By Cheryl Rodewig, The BayonetJune 27, 2012
FORT BENNING, Ga. - About 270 Airborne students finished Tower Week last Friday. Upon graduation Friday, they'll receive their silver jump wings and officially join the ranks of the Army paratrooper.
But first they had to successfully complete three weeks of Airborne School.
"They start off with the basics," said Capt. Brian Miraglia, commander of C Company, 1st Battalion (Airborne), 507th Parachute Infantry Regiment. "They learn how to conduct a parachute landing fall. They learn how to do an individual exit from both the tower and the mock door.
"Each training event basically builds their confidence … creates that muscle memory.
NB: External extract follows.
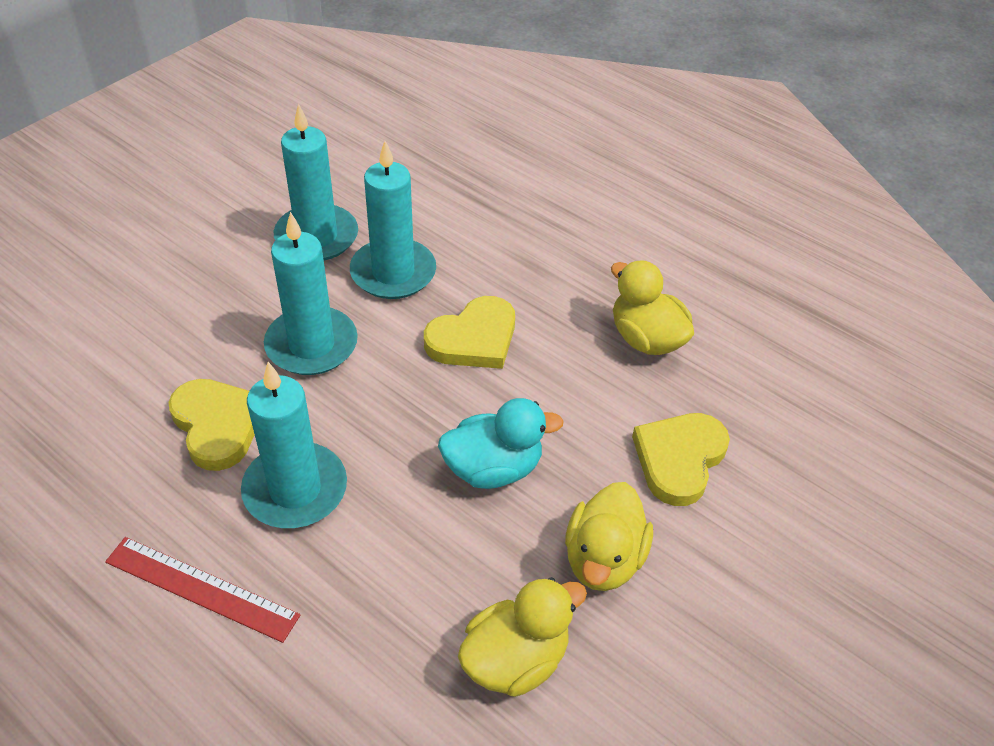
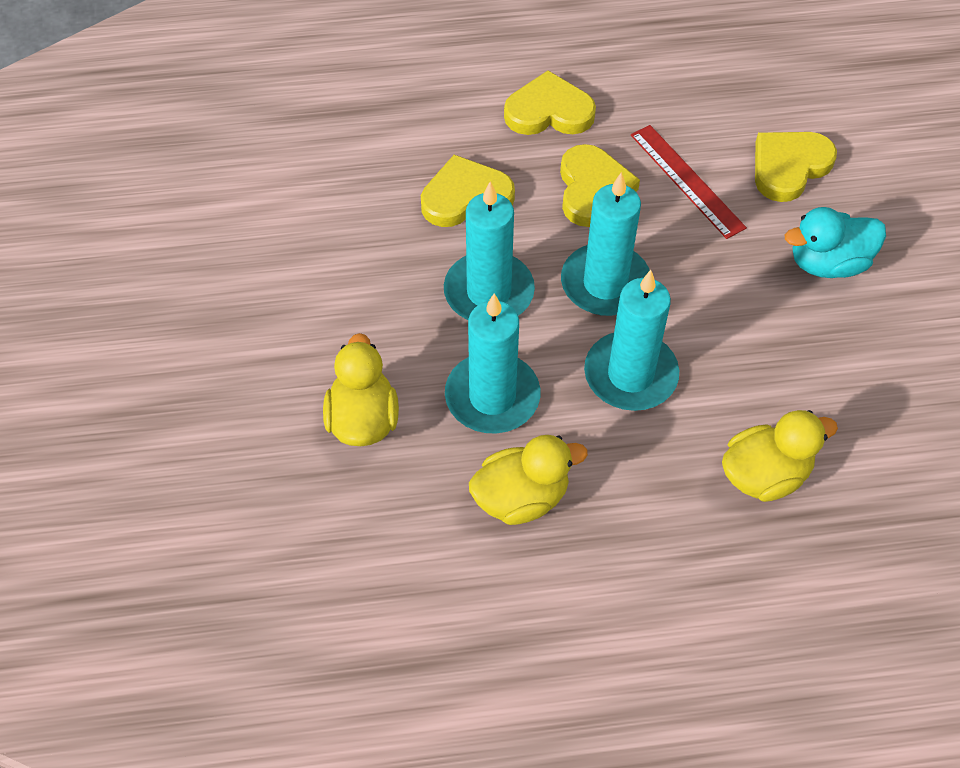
yellow heart: 3 -> 4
Most of these Soldiers have not been deployed; they've not experienced a situation where they're under extreme stress, where their adrenaline's pumping -- and that's what happens when the door to the aircraft opens and they're standing there. What this repetition and these gradual steps do is teach them to do that without thinking, do all these correct steps without thinking."
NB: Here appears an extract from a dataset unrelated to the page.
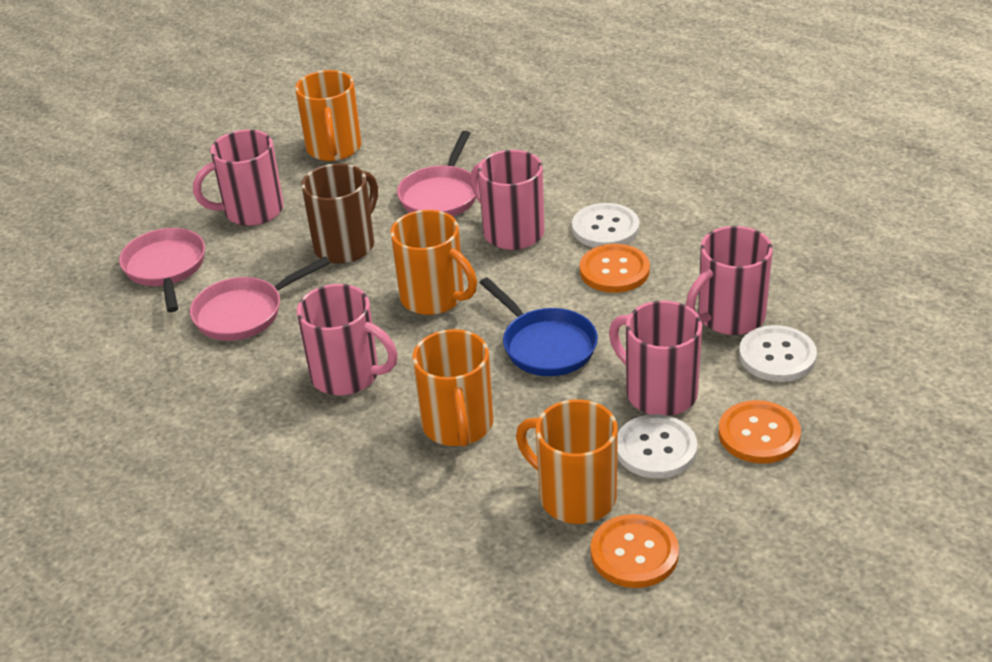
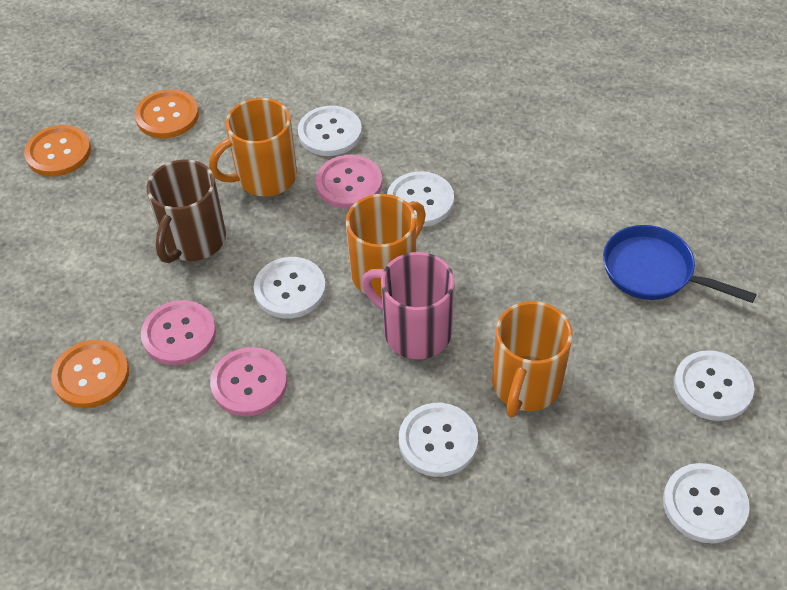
orange mug: 4 -> 3
pink button: 0 -> 3
pink mug: 5 -> 1
pink pan: 3 -> 0
white button: 3 -> 6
Each week of Airborne School raises the elevation. Students begin with Ground Week, then face the 34-foot and 250-foot towers during Tower Week. The training ultimately prepares them for Jump Week, when they exit from an aircraft at 1,250 feet over Fryer Drop Zone.
After jumping out of the 34-foot towers, Pfc. Mariela Iniguez said she has come a long way since Ground Week.
"I really didn't know anything (then) -- how to jump, how to fall," she said. "Now, I think I have a pretty good idea of how the jump is actually going to be. I feel a little more confident. I wasn't sure what I was getting myself into when I volunteered, but now that I'm here, it's pretty fun. The training is hard, but it's worth it."
Students completed several jumps from the 34-foot towers, including mass exits with combat equipment and simulated malfunctions, where the equipment had to be released early.
Jumping from the towers for the first time was scary, said Pvt. Anthony Quarles, but it got better.
"It was pretty nerve-wracking, but then after two or three jumps, it's actually pretty easy," he said. "We get instruction in how to do it the day before and we do it the next day. They actually have instructors do an example of everything, so we know what to expect."
Airborne School was a requirement for Quarles' MOS: parachute rigger. He chose it, he said, because he "wanted to try something new."
The first time he was in a plane was less than a month ago, when he flew home.
That's not uncommon, Miraglia said.
"We do have Soldiers who this is their first experience of anything like this," he said. "I had a Soldier in my platoon a couple years ago; his first airplane ride was to Fort Benning for basic training and his second was at Airborne School and he jumped out of it."
While safety and training are a big part of what the three-week course covers, ultimately, the experience builds "a bold Soldier," Miraglia said.
"It's a Soldier who's willing to jump out of an airplane," he said. "A lot of Soldiers would opt out of that. It teaches them to overcome their fears. It teaches them to trust in the noncommissioned officers who are teaching them how to do this potentially life-threatening thing. And they do it and they graduate and they realize they're fine. That teaches them they can trust the Army, they can trust their NCO leadership, their officer leadership, and they can trust their equipment. It creates a unique Soldier."